Policy-Based Access Control System for Delta Lake

• Published in: 2022 Tenth International Conference on Advanced Cloud and Big Data (CBD) pp. 60 - 65
• Main Authors: Chen, Zhe, Shao, Hangyu, Li, Yuping, Lu, Hongru, Jin, Jiahui
• Format: Conference Proceeding
• Language: English
• Published: IEEE 01.11.2022
• Subjects: Access control; Big Data applications; Data Lake; Data warehouses; Delta Lake; Lakes; Lead; Memory; Metadata
• DOI: 10.1109/CBD58033.2022.00020

Delta lake is a new generation of data storage solutions. It stores both transaction log and data files in one directory, and provides ACID transactions, scalable metadata handling, and unifies streaming and batch data processing on top of existing data lakes, such as S3, ADLS, GCS, and HDFS. Different from data warehouses, delta lakes allow data to be stored in the original format, retain complete data information, and provide efficient and low-cost storage solutions for data computing and analysis businesses.
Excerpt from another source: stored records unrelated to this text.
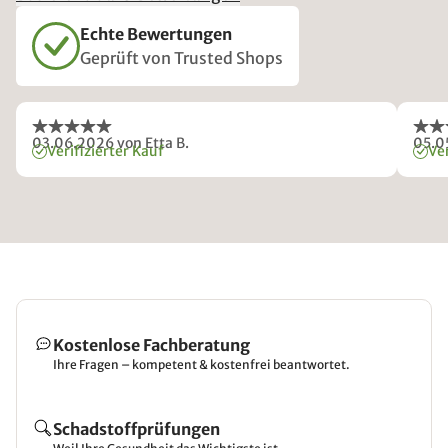
Echte Bewertungen
Geprüft von Trusted Shops
03.06.2026
von Etta B.
05.0
Verifizierter Kauf
Ver
Kostenlose Fachberatung
Ihre Fragen – kompetent & kostenfrei beantwortet.
Schadstoffprüfungen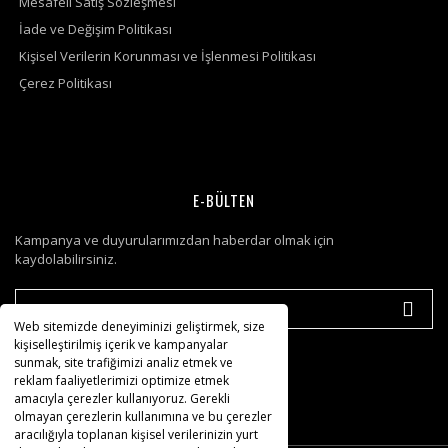
Mesafeli Satış Sözleşmesi
İade ve Değişim Politikası
Kişisel Verilerin Korunması ve İşlenmesi Politikası
Çerez Politikası
E-BÜLTEN
Kampanya ve duyurularımızdan haberdar olmak için
kaydolabilirsiniz.
Web sitemizde deneyiminizi geliştirmek, size
kişiselleştirilmiş içerik ve kampanyalar
sunmak, site trafiğimizi analiz etmek ve
reklam faaliyetlerimizi optimize etmek
amacıyla çerezler kullanıyoruz. Gerekli
olmayan çerezlerin kullanımına ve bu çerezler
aracılığıyla toplanan kişisel verilerinizin yurt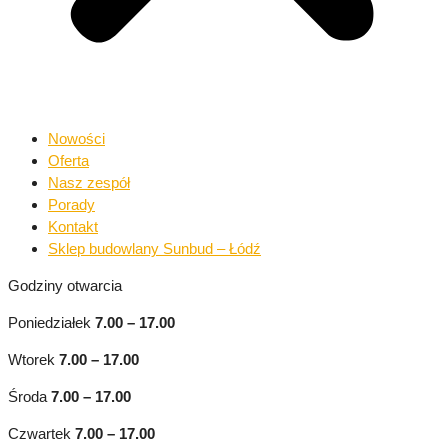
Nowości
Oferta
Nasz zespół
Porady
Kontakt
Sklep budowlany Sunbud – Łódź
Godziny otwarcia
Poniedziałek
7.00 – 17.00
Wtorek
7.00
–
17.00
Środa
7.00 – 17.00
Czwartek
7.00 – 17.00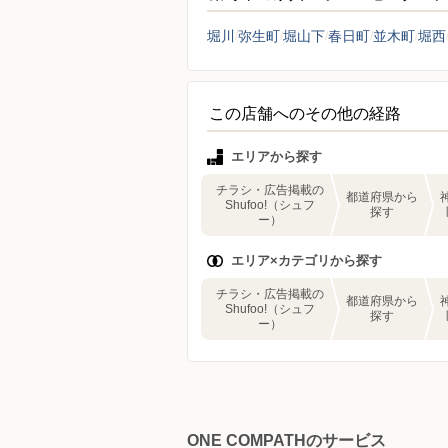
堀川
弥生町
堀山下
春日町
並木町
堀西
この店舗へのその他の経路
エリアから探す
チラシ・広告掲載の
都道府県から
Shufoo!（シュフ
探す
ー）
エリア×カテゴリから探す
チラシ・広告掲載の
都道府県から
Shufoo!（シュフ
探す
ー）
ONE COMPATHのサービス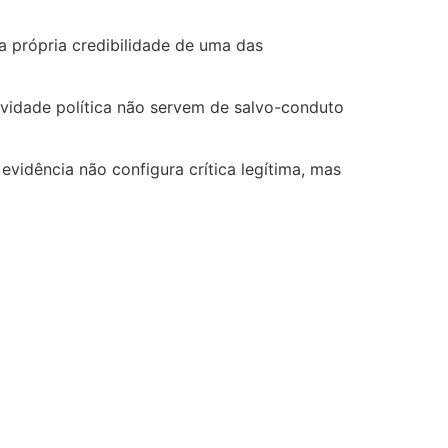
a própria credibilidade de uma das
ividade política não servem de salvo-conduto
evidência não configura crítica legítima, mas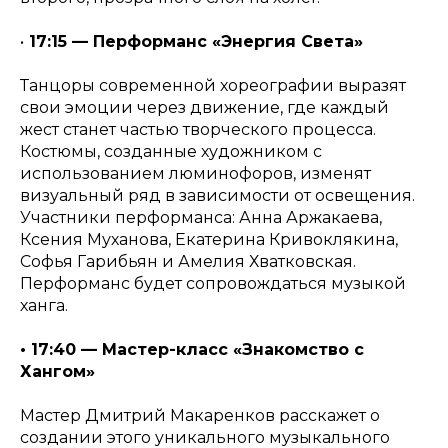
•
17:15 — Перформанс «Энергия Света»
Танцоры современной хореографии выразят
свои эмоции через движение, где каждый
жест станет частью творческого процесса.
Костюмы, созданные художником с
использованием люминофоров, изменят
визуальный ряд в зависимости от освещения.
Участники перформанса: Анна Аржакаева,
Ксения Муханова, Екатерина Кривоклякина,
Софья Гарибьян и Амелия Хватковская.
Перформанс будет сопровождаться музыкой
ханга.
• 17:40 — Мастер-класс «Знакомство с
Хангом»
Мастер Дмитрий Макаренков расскажет о
создании этого уникального музыкального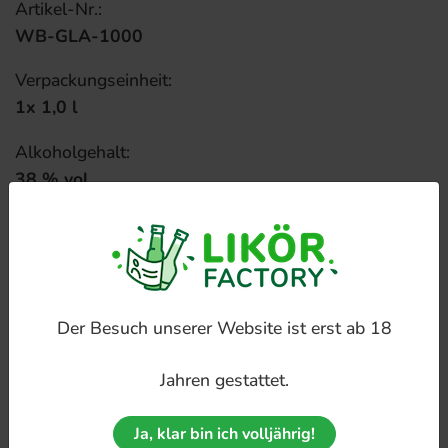
Artikel-Nr.:
WB-GLA-1000
Verpackungseinheit:
1x 1,0 l
Alkoholgehalt:
38 % vol
Farbe:
gelb
Typ:
Likör
Der Besuch unserer Website ist erst ab 18
Inhalt:
Jahren gestattet.
1,0 l
Ja, klar bin ich volljährig!
Kapselfarbe: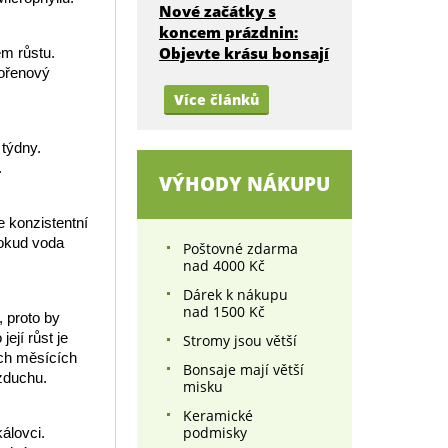
Nové začátky s
koncem prázdnin:
Objevte krásu bonsají
em růstu.
kořenový
Více článků
 týdny.
.
VÝHODY NÁKUPU
e konzistentní
dokud voda
Poštovné zdarma
nad 4000 Kč
Dárek k nákupu
nad 1500 Kč
, proto by
ejí růst je
Stromy jsou větší
ích měsících
Bonsaje mají větší
zduchu.
misku
Keramické
podmisky
álovci.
However, Since Delta Lake metadata is scattered in different resource files, the lack of a unified metadata view increases the difficulty of data governance. Also, Delta Lake adopts an open source storage system as the underlying storage, and its basic access control does not isolate different users, which may lead the risk of data leakage. At present, most common storage systems use data tables' row and column fields for access control, while delta lake treats the file group as an object. In this paper, aiming at the difficulty of data governance, we design a data lake metadata management method to achieve unified and efficient management of metadata information in heterogeneous data. Then, we design a policy-based data lake access control mechanism, combined with the open source permission framework, and complete the access request for different users and roles in Delta Lake.